Sigues esperando una apertura en esos cuerpos, pero el lenguaje corporal da a entender que el personaje no está a gusto con lo que dice ni por donde se mueve, que hay algo que lo agobia y no le permite concentrarse con oraciones concisas.
Rebuscas en tus viejas definiciones de “vida normal” y ahora te das cuenta de lo contrario. ¿O será que tus diccionarios ya no funcionan?
Lo normal sería la honradez, el amor por las cosas, el respeto, el pase usted, el “siga”, “gracias”.
Lo habitual es que te rompan un brazo, de que no hay automóvil en Santo Domingo que no tenga las huellas de algún motorista a millón. Lo normal es que aquellas viejas palabras que se te resistían un día se cuelguen de tu boca como alacranes: “imbéciles”, hijos de esto y de lo otro, y un larguísimo etcétera.
Lo clásico será la queja, la ley de menor esfuerzo, la cheveridad.
La cheveridad es lo peor. Es bueno ser chévere, buena onda, tranquila, suave. Pero la cheveridad es el asco: el que crees que el mundo debe celebrarte porque fuiste al fin del mundo, porque te tomaste una cerveza única o te acercaste adonde ningún dominicano había llegado jamás. La cheveridad es creerte en cierto Everest con focos desde Katmandú y que tus seguidores te feliciten por tu salto a Diamond en Qatar Airlines.

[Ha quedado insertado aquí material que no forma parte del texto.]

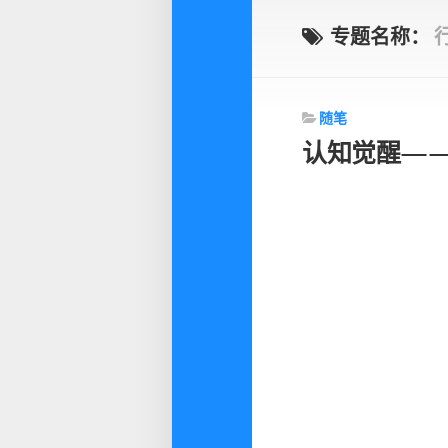
专题名称：
随笔
认知觉醒—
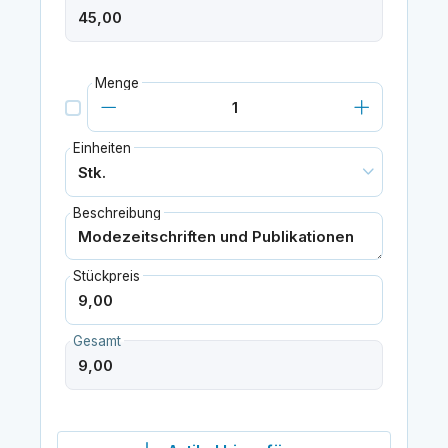
Menge
Einheiten
Beschreibung
Stückpreis
Gesamt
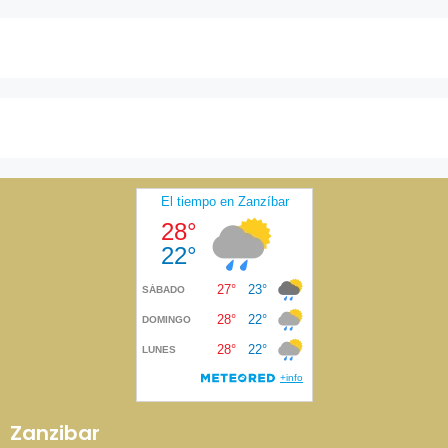
Zanzibar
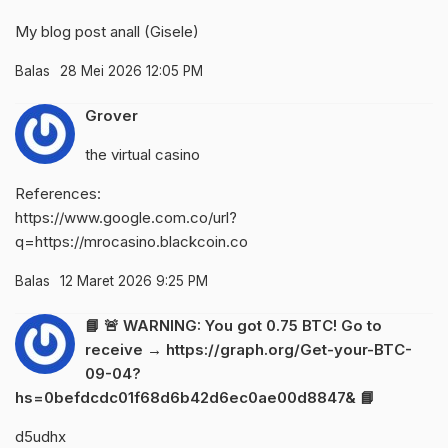
My blog post anall (
Gisele
)
Balas
28 Mei 2026 12:05 PM
Grover
the virtual casino
References:
https://www.google.com.co/url?
q=https://mrocasino.blackcoin.co
Balas
12 Maret 2026 9:25 PM
📘 🚨 WARNING: You got 0.75 BTC! Go to
receive → https://graph.org/Get-your-BTC-
09-04?
hs=0befdcdc01f68d6b42d6ec0ae00d8847& 📘
d5udhx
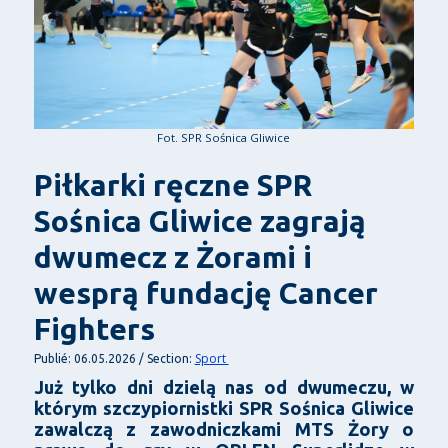
Fot. SPR Sośnica Gliwice
Piłkarki ręczne SPR
Sośnica Gliwice zagrają
dwumecz z Żorami i
wesprą fundację Cancer
Fighters
Sport
Publié: 06.05.2026 / Section:
Już tylko dni dzielą nas od dwumeczu, w
którym szczypiornistki SPR Sośnica Gliwice
zawalczą z zawodniczkami MTS Żory o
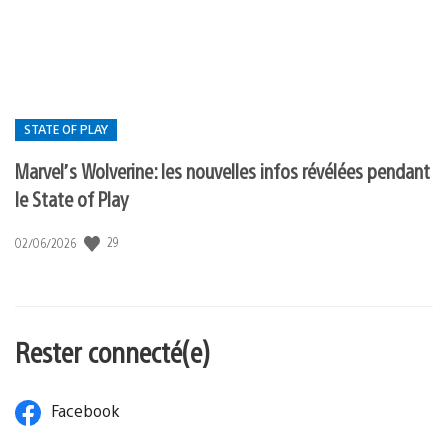
:
:
state
of
play
STATE OF PLAY
Marvel’s Wolverine : les nouvelles infos révélées pendant
le State of Play
Postée
29
Date
02/06/2026
de
dans
publication
:
:
state
of
Rester connecté(e)
play
Facebook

Ya no será inteligente mostrar preocupación por los selfies, a menos que quieres que se te caiga la cédula y el mundo se entere de tu vejez, de que tienes que aprender, oh pequeño saltamontes, o tal vez que sepas bien pudrirte.
Ahora hay que asumir la importancia de que te miren al rostro -pero no a tu cara-; que sepan de ti, aunque tú no puedas mirar a los ojos. Claro que es muy cool desplazarte, disfrutar, socializar con tu chin de cielo y tu pedacito de paraíso, pero, ¿te has preguntado que a quién coño le importa que estés tirándole arroz a las palomas de San Marcos, en Venecia?
A Eugen Drewermann le debemos muchísimas páginas que son como llegar al vértigo de tantas verdades. ¿Qué si Hansel y Gretel fueron asesinos? ¡Claro que sí, porque juzgaron como bruja a una doña solo porque tenía el pelo rojo! ¿Qué si los alemanes están llenos de sicopatías? Claro, porque desde la ruptura de Lutero hasta el Tercer Reich fue mucha la combinación de basura y de bondad, de individualismo, éxito, pero también de Bach y de Rilke.
¿Y qué nos queda a nosotros, dominicanos valientes, sí, alcemos, ¡alcemos!, nuestro indómito pendón?
Si los alemanes necesitan psicoterapeutas, ¿qué necesitaremos nosotros? Y eso, que no voy a comenzar con la retahíla de todo eso que somos, que nos falta, que quisiéramos. No voy a seguir con esta madeja del escarnio cotidiano, este mendigar atención, palabras que alivian, volver a palabras tan sabias, pero tan oxidadas -al parecer-, como solidaridad, bondad.
Y aquí los dejo, con un artículo que me ha salido deshilachado, como con ocho propuestas de otros artículos, en este Long Play de Andy Williams, el mismo que oía René del Risco en la canción “Days of wines and roses”. Mejor me quedo con el vino que espero consiga, de esos tres por dos del Bravo, los días y las rosas y con René del Risco y este disco que sigue girando, como el mundo, que sigue girando, girando, pero perdonen, ya estoy en otra canción. Los dejo. Mi siquiatra me espera.